Michigan lawmakers debate gun violence as a Florida mass shooting claims the lives of 17

Michigan lawmakers debate gun violence as a Florida mass shooting claims the lives of 17. (File - WWMT)

Questions are emerging on what lawmakers can do to prevent another mass shooting a day after a high school shooting that left 17 dead in Florida.

There is legislation in Michigan, but it's not getting any movement.

Democrats are angry. They say Michigan needs stronger background checks and the ability to treat gun violence as a public health emergency.

Emily Durbin is a mother demanding action from lawmakers as mass shootings become the norm in the United States.
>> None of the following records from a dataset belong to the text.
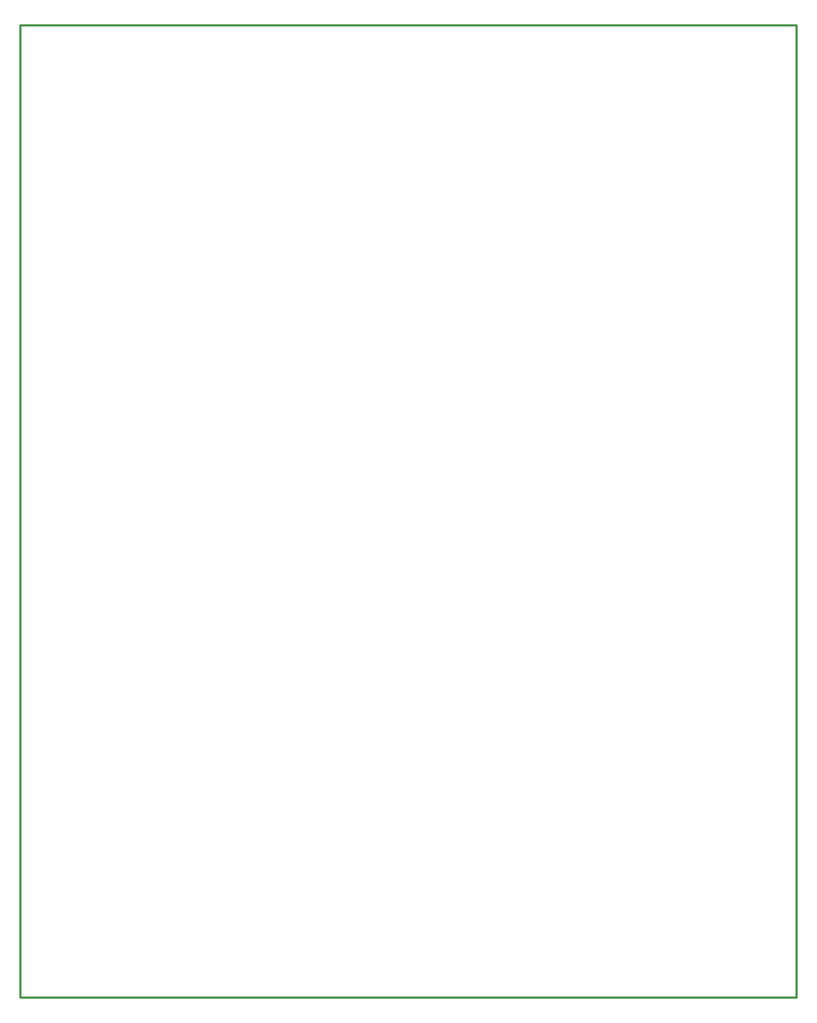
<source format=gko>
%FSTAX23Y23*%
%MOIN*%
%SFA1B1*%

%IPPOS*%
%ADD39C,0.011811*%
%LNpcb_take2-1-1*%
%LPD*%
G54D39*
X02015Y0889D02*
X06705D01*
X02015Y03015D02*
Y0889D01*
X06705Y03015D02*
Y0889D01*
X02015Y03015D02*
X06705D01*
M02*
</source>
"We still don't have background checks on all gun sales. Domestic abusers are still able to own firearms," Durbin said.

Republicans in Lansing said mental health is the answer.

"We need to continue to focus on the mental health aspect of this," Rep. Triston Cole said.

"When you have a free society, you are going to have more crime," Rep. Jim Runestad said.

Pete Lucido and other Republican lawmakers say the state isn't investing enough in mental health

"This is a proven factor that people with mental illness are getting guns either legally or illegally," said Lucido.

Durbin says easy access to firearms is the problem.

"If mental health was the cause of gun violence, we would see other countries have equally high levels of gun violence," she said.

To prevent another school shooting, one idea circulating the capitol is arming teachers in the classroom.

"If a teacher has a weapon, maybe that teacher could have taken down that student," said Lucido.

Democrat Jon Hoadley says that's not the right solution.

"The reality is when folks are faced with these kinds of tactical situations only law enforcement regularly trains," said Hoadley.

Durbin, who is an educator, says teachers and school districts don't want loaded handguns in schools.

"They don't want to be sharp shooters in the classrooms,” Durbin said.

Hoadley is also pushing the idea of extreme risk protection orders, which would empower police to take guns away from people who may pose a danger to themselves or others.